## Page extract
In mid-February 2002, Narendra Modi was a dedicated party worker known in political circles but little prominence as a leader within or outside Gujarat. Within three days of the attack on Sabarmati Express in Godhra on February 27 and the ensuing violence, he shot to international distinction as the proverbial Hindutva posterboy of India. In the following elections through the Monsoon of 2002, he rode the Hindutva wave with a Gaurav Yatra and a surfeit of inflammatory speeches to stride into Gujarat Assembly with a landslide majority.

In mid-February 2012, Narendra Modi is a household name, not as India's Hindutva posterbody but for a very carefully cultivated image of a development messiah. There cannot be even an oblique reference to communal violence of 2002 around him as he only conveniently dons the distinction of a Hindutva messiah now. Ironic, but with a good reason.

In 2004, the NDA lost power and blame of losing a good few seats in South and north India was placed by allies on Modi's image of anti-minority. Allies like TDP's Chandrababu Naidu deserted the BJP for good. In 2005, he was denied diplomatic visa by the U S citing the taint of 2002 riots, which continues till date despite several pleas for revision.

## Work instruction 1
Could you quote the passage on Narendra Modi word for word, from "In mid-February 2002, Narendra" down to "a good reason."?
## Work instruction 2
Do these statements agree with the passage on Narendra Modi? Answer yes or no for each, quoting the words of the passage that decide it.
(a) In 2005 the U S denied Modi a diplomatic visa.
(b) Chandrababu Naidu of the TDP remained an ally of the BJP.
(c) The attack on the Sabarmati Express happened in Godhra on February 27.
## Work instruction 3
Will you proceed with the passage on Narendra Modi, picking up right after its last sentence?
The records are separate material, distinct from the passage on Narendra Modi.

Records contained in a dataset

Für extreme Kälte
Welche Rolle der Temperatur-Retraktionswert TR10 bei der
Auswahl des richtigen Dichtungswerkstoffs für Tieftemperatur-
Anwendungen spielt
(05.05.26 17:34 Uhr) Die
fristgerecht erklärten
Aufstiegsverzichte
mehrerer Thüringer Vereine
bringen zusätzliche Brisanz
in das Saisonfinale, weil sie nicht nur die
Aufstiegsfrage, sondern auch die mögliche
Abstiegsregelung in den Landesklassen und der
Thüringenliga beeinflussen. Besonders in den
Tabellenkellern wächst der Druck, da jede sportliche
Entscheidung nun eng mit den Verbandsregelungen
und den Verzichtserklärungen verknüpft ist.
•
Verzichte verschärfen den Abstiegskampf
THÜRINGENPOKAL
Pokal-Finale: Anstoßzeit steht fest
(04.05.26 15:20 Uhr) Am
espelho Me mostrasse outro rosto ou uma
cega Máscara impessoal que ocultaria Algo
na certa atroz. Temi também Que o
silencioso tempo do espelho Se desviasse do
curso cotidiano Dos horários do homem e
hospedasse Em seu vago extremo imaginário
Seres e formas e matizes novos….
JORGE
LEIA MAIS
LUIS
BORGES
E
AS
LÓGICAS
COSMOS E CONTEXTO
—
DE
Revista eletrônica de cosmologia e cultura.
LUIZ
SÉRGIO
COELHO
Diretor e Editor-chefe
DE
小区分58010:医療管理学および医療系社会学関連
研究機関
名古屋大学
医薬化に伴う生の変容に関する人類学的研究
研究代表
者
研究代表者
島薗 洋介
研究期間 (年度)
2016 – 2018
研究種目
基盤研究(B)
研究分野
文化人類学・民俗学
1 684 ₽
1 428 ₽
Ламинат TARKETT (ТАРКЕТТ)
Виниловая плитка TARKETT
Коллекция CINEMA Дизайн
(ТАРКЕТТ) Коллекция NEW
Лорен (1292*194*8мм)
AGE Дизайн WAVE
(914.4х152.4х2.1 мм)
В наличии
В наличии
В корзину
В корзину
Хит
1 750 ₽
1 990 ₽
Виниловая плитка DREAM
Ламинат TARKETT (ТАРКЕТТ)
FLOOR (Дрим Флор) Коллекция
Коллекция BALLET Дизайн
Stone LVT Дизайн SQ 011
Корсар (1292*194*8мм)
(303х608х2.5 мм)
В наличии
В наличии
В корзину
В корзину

## Output 1
In mid-February 2002, Narendra Modi was a dedicated party worker known in political circles but little prominence as a leader within or outside Gujarat. Within three days of the attack on Sabarmati Express in Godhra on February 27 and the ensuing violence, he shot to international distinction as the proverbial Hindutva posterboy of India. In the following elections through the Monsoon of 2002, he rode the Hindutva wave with a Gaurav Yatra and a surfeit of inflammatory speeches to stride into Gujarat Assembly with a landslide majority.

In mid-February 2012, Narendra Modi is a household name, not as India's Hindutva posterbody but for a very carefully cultivated image of a development messiah. There cannot be even an oblique reference to communal violence of 2002 around him as he only conveniently dons the distinction of a Hindutva messiah now. Ironic, but with a good reason.

## Output 2
(a) Yes: "In 2005, he was denied diplomatic visa by the U S citing the taint of 2002 riots"
(b) No: "Allies like TDP's Chandrababu Naidu deserted the BJP for good."
(c) Yes: "the attack on Sabarmati Express in Godhra on February 27"

## Output 3
Dragging riot cases biggest hurdle for Modi
In 2007, there was another snub when allies like Bihar CM Nitish Kumar of JD (U) refused to collaborate with Modi and in Bihar Assembly elections in 2010, did allow him to campaign due to the 'riot taint'.

Despite projecting state as an ace investment destination through the Vibrant Gujarat Summits, the top IT companies had earlier refused to ally with 'riot tainted' CM's promotion events.

A research paper by a premier B-school had quoted top CEOs of the country saying "extreme communal ghettoisation in the state would make it difficult for their Muslim executives to lead a quality life here". This was the reason given for not establishing their centers here despite them being offered land and infrastructure by the state government. Even to this day, highly-skilled IT sector, which has defined the urban development of cities like Hyderabad and Bangalore, remains absent in Gujarat.

Riot cases are languidly dragged through various courts in the country, but for Modi, they pose the biggest hurdle in his accession as a national leader of acceptance by all.

Irony of the situation comes to the fore again. Despite a surfeit of international publicity campaigns about his development achievements, Modi continues to fight tooth and nail the 'riot taint' with nearly four months dedicated to 'Sadbhavana Fasts' to spread 'peace and harmony' in the state.

BJP leaders are expectedly mum on the subject. Congress Working Committee (CWC) member and in-charge of certain areas of Uttar Pradesh, Madhusudan Mistry has derived over the past two years that today, BJP workers in several districts of UP do not want Modi to campaign in their constituencies. "The BJP is desperately trying to play it down, but the truth is their political allies and workers are against Modi campaigning here. The situation was similar in Kerala and other states' Assembly elections in 2011," says Mistry, who was also in-charge of Kerala last year.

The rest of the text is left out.